Maybe we can convince ourselves with short term 'results' by 'persuading' people to follow our ideas. But long term it will always fail. And we will be long gone, perhaps congratulating ourselves what a great job we did solving their problem for them.
So, back to effective conflict resolution practice: If the disputant says:
"I’ll ask my brother to go and speak to my neighbour / work colleague / Doctor etc."
...then the next question could be:
"What would you like him to say to him/ her?" or
"When could that happen?"
Any question that remains open and without an ‘agenda’ but which follows on from the last thing the disputant said would be appropriate here.
Following on from what they last said means that the supporter is genuinely listening to where the disputant is 'at'. Asking a question unconnected to the last thing said by the disputant means they are trying to take ownership again by following their own ideas and not being present with the person they are supporting.
Some may argue: "Well there’s still an agenda there which is the mediator wanting to know the content of what is said or the mediator wanting to know when it happens." – but this misses the purpose of the question which is that the mediator is still supporting the party in deciding their next step instead of directing them.
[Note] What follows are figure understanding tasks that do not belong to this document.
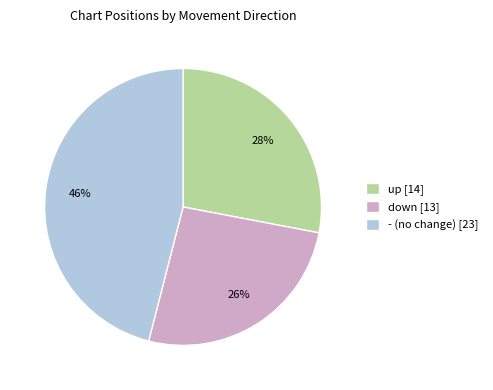

Is there any slice that represents more than half of the pie?

No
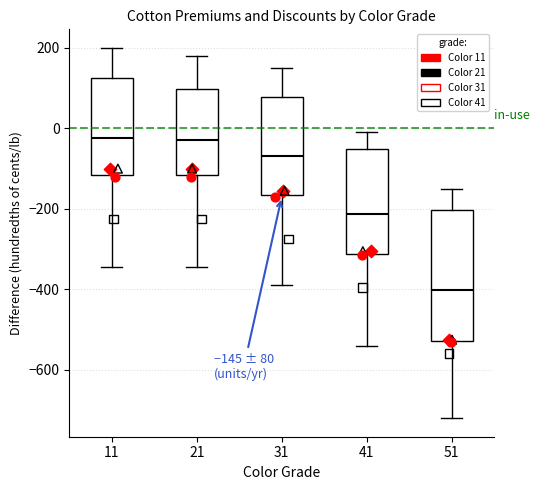

Comparing the boxes themselves (not the whiskers), which one is the tallest?

51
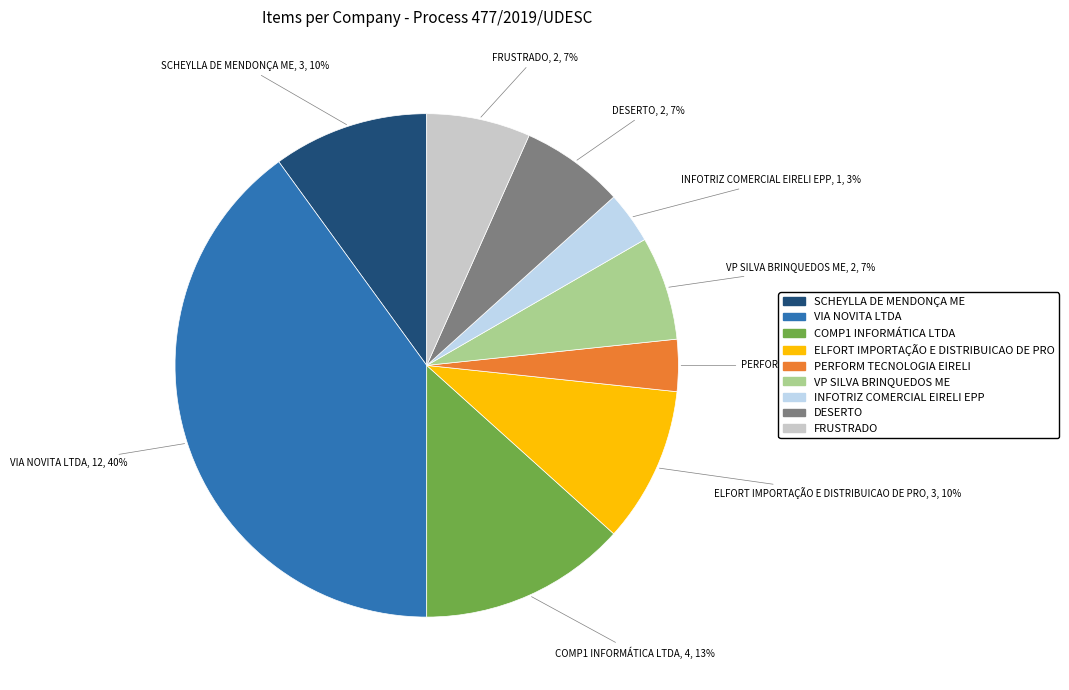

How many segments does this pie chart have?

9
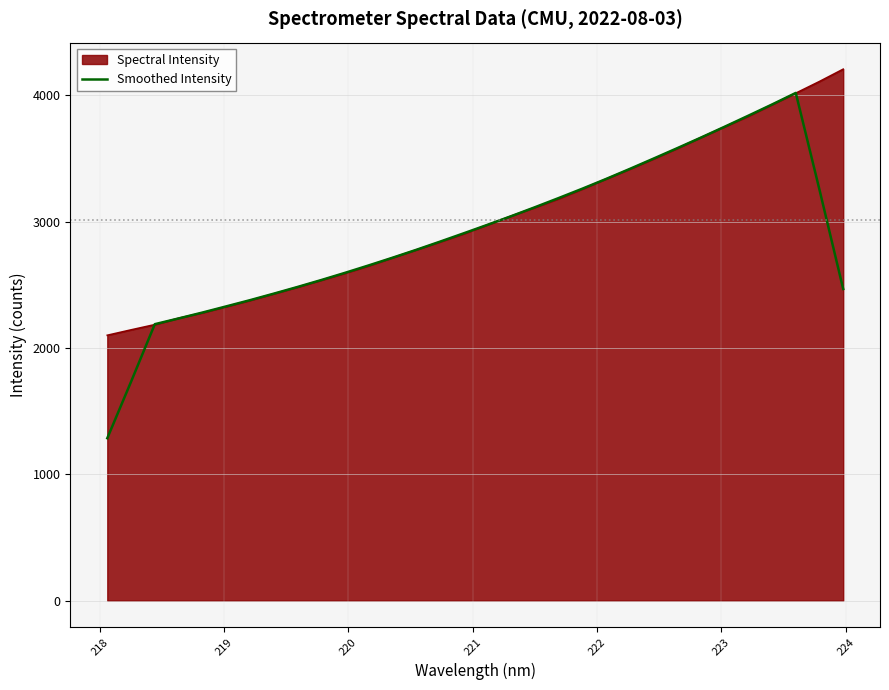

Does the chart display data point markers on the line(s)?

No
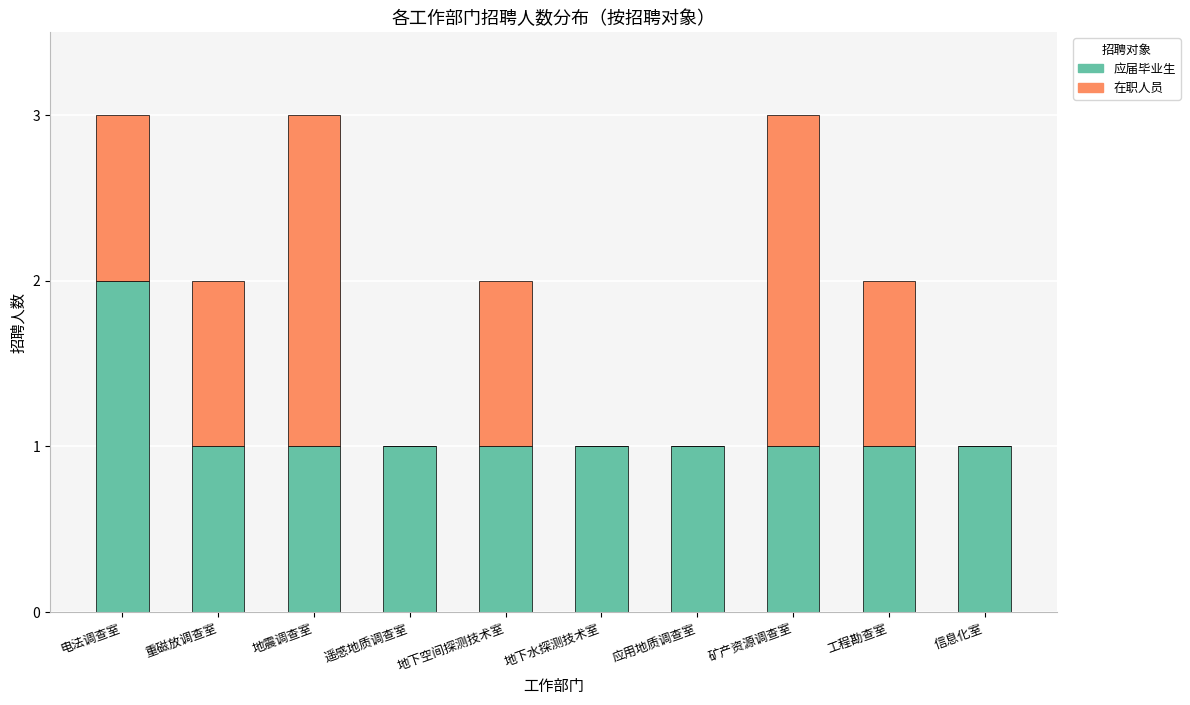

What is the total value across all series at 矿产资源调查室?

3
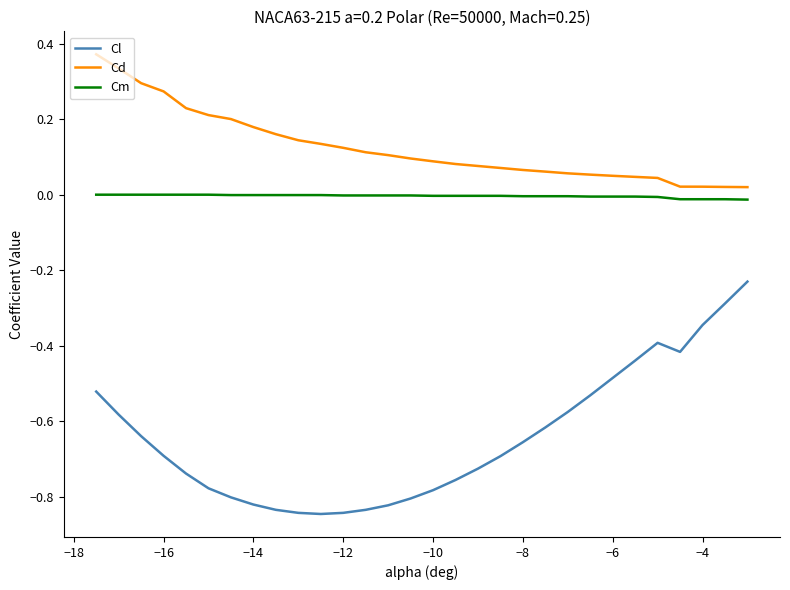

List the series in order of their overall mean, highest first.

Cd, Cm, Cl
For instance, effective support would not be to say "So will you ask your brother to say you don’t want the noise to carry on? or "So, will you do that tomorrow?" – this approach specifies an action that has to be accepted or refused while the open questions above do not.
An open question allows the person to create any one of a number of possible answers that work for them. A closed, leading question means the person can only answer yes or no to the disguised direction they are being given.
The closed question approach is what often leads to the idea of ‘empowerment’ being looked upon with some cynicism as it is paternalism trying to pretend it is something else. It still harbours an ‘I know better than you and you should do as I say’ subtext which does not value the individual’s capacity to decide their own path.
'A powerful approach to promoting understanding in a conflict is to focus on asking questions and listening rather than on giving answers or solutions. A sincerely asked question does not leave you vulnerable to an attack as uninformed position-taking and will increase the rapport simply because you are acknowledging the other person as someone worth listening to'.
Thomas F. Crum in The Magic of Conflict: Turning a Life of Work into a Work of Art
The aim of mediation and any effective approach to conflict resolution and empowerment is to support the disputant’s creative thinking towards resolution of the situation. It is never to lead them towards a solution. They are quite capable of finding that for themselves. The role is to walk alongside the party and support them on their journey through effective listening, summarising and questioning, not to drag them along behind or push them in directions they may not want to go.
This practice builds the disputant’s capacity to resolve their dispute. It allows the mediator to have an open acceptance of the disputant as just another human being on a rocky path and not as a failing human being needing to be told what to do, as if they are a burden to be carried.
Instead of having to fend off suggestions and impositions and judgements and opinions from outside Rescuers, the disputant is supported, through questioning, in focusing on their dispute and how they feel about it and how it affects them and how they would like to bring about change in the aspects which cause them stress.
Through this, empowerment arises.
An opportunity to reflect on the situation, to stand back from it and look in on it enables the disputant to untangle him/ herself from the complex web that surrounds the situation.
The opportunity to visualise steps towards ways of changing their situation through questioning that supports creative thinking allows them to see a different, more acceptable situation for them to step back into in real life.
The acknowledgement afterwards that the new situation was created by them instills more confidence in being able to do so again in the future.